*SHORT EXERCISE*
Copy out each of the rows below exactly as it appears, without changing anything.

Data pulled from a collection
——
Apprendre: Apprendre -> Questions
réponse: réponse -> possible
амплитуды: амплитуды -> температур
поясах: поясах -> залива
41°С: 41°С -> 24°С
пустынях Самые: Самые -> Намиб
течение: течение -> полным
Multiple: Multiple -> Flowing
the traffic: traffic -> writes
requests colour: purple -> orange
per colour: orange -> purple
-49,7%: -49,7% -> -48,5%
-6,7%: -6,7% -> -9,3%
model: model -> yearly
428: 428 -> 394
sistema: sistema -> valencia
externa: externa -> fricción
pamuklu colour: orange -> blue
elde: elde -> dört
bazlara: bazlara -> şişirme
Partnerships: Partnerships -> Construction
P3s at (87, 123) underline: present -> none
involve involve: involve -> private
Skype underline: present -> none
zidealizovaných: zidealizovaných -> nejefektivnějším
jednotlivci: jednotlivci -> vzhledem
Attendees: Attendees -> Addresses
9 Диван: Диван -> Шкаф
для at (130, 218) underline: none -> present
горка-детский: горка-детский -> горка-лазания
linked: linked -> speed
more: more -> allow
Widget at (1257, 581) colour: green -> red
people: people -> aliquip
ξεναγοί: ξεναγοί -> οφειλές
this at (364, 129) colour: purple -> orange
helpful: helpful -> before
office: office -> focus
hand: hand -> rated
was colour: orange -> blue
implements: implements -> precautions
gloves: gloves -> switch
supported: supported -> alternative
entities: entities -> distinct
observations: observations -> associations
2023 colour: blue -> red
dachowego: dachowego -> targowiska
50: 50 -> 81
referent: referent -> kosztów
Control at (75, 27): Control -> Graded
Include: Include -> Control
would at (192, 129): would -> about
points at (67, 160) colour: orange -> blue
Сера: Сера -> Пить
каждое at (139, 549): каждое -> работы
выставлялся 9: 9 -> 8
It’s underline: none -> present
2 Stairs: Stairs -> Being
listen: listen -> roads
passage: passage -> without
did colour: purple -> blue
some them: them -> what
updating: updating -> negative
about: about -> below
——
*OUTPUT FOR THIS EXERCISE*
Apprendre: Apprendre -> Questions
réponse: réponse -> possible
амплитуды: амплитуды -> температур
поясах: поясах -> залива
41°С: 41°С -> 24°С
пустынях Самые: Самые -> Намиб
течение: течение -> полным
Multiple: Multiple -> Flowing
the traffic: traffic -> writes
requests colour: purple -> orange
per colour: orange -> purple
-49,7%: -49,7% -> -48,5%
-6,7%: -6,7% -> -9,3%
model: model -> yearly
428: 428 -> 394
sistema: sistema -> valencia
externa: externa -> fricción
pamuklu colour: orange -> blue
elde: elde -> dört
bazlara: bazlara -> şişirme
Partnerships: Partnerships -> Construction
P3s at (87, 123) underline: present -> none
involve involve: involve -> private
Skype underline: present -> none
zidealizovaných: zidealizovaných -> nejefektivnějším
jednotlivci: jednotlivci -> vzhledem
Attendees: Attendees -> Addresses
9 Диван: Диван -> Шкаф
для at (130, 218) underline: none -> present
горка-детский: горка-детский -> горка-лазания
linked: linked -> speed
more: more -> allow
Widget at (1257, 581) colour: green -> red
people: people -> aliquip
ξεναγοί: ξεναγοί -> οφειλές
this at (364, 129) colour: purple -> orange
helpful: helpful -> before
office: office -> focus
hand: hand -> rated
was colour: orange -> blue
implements: implements -> precautions
gloves: gloves -> switch
supported: supported -> alternative
entities: entities -> distinct
observations: observations -> associations
2023 colour: blue -> red
dachowego: dachowego -> targowiska
50: 50 -> 81
referent: referent -> kosztów
Control at (75, 27): Control -> Graded
Include: Include -> Control
would at (192, 129): would -> about
points at (67, 160) colour: orange -> blue
Сера: Сера -> Пить
каждое at (139, 549): каждое -> работы
выставлялся 9: 9 -> 8
It’s underline: none -> present
2 Stairs: Stairs -> Being
listen: listen -> roads
passage: passage -> without
did colour: purple -> blue
some them: them -> what
updating: updating -> negative
about: about -> below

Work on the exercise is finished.